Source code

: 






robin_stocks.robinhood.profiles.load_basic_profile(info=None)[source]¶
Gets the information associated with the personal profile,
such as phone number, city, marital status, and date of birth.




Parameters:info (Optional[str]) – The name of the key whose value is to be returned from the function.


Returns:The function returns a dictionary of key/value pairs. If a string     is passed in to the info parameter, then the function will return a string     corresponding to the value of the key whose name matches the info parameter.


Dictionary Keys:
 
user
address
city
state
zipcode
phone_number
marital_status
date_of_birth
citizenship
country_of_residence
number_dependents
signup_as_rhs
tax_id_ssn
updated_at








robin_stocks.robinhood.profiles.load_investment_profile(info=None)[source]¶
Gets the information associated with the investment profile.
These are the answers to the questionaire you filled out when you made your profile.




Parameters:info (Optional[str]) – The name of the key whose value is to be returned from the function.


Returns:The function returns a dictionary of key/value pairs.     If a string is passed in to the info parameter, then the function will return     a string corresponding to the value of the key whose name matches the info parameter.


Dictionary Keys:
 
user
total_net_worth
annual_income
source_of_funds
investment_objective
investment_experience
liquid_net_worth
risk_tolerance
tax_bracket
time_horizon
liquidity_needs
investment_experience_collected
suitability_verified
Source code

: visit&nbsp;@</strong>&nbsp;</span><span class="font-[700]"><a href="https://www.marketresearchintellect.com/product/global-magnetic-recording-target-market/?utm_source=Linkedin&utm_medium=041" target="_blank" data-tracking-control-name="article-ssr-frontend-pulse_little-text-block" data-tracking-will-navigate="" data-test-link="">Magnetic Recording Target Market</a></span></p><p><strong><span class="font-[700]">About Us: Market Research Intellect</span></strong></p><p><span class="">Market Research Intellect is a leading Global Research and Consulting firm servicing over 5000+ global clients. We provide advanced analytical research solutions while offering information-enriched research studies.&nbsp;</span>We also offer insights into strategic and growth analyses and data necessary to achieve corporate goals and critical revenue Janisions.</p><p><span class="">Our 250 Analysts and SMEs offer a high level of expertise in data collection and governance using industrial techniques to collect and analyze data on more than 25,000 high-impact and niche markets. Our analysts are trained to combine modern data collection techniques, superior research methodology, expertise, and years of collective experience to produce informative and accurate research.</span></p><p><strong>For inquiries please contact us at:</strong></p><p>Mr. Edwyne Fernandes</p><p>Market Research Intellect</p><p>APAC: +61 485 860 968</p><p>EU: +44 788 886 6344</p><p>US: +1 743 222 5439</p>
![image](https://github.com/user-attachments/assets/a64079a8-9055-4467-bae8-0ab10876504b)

→ WHAT THE TASK REQUIRES
Collect every line in the items above that contains the string "city", and treat case as significant.

→ EXERCISE OUTPUT
such as phone number, city, marital status, and date of birth.
city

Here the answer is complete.